Records excerpted from a collection
------------------------------
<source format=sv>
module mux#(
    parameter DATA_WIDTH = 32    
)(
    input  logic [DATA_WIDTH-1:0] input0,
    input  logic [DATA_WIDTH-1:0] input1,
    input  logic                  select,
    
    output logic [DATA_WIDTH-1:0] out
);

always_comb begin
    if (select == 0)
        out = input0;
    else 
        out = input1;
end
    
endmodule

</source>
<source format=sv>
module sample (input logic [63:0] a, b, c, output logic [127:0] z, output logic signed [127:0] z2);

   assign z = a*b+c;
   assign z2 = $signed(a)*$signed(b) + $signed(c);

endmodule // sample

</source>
------------------------------
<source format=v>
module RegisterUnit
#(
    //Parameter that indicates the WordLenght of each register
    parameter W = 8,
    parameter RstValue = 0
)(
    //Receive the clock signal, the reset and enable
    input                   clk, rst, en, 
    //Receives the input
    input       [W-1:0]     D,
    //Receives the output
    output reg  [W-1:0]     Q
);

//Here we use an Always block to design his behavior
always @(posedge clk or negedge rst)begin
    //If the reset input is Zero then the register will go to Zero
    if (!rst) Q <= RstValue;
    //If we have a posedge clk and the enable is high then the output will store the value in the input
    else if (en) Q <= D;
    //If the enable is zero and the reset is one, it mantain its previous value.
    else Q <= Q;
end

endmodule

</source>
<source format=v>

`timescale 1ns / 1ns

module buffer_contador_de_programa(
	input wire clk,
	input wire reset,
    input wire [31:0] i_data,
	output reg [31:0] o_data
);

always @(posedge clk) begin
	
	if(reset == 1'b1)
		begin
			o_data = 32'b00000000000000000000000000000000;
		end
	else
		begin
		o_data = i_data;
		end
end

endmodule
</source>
------------------------------
EXERCISE GOAL: Every line in the data above that contains the word "logic" should be copied.

RESPONSE AREA:
    input  logic [DATA_WIDTH-1:0] input0,
    input  logic [DATA_WIDTH-1:0] input1,
    input  logic                  select,
    output logic [DATA_WIDTH-1:0] out
module sample (input logic [63:0] a, b, c, output logic [127:0] z, output logic signed [127:0] z2);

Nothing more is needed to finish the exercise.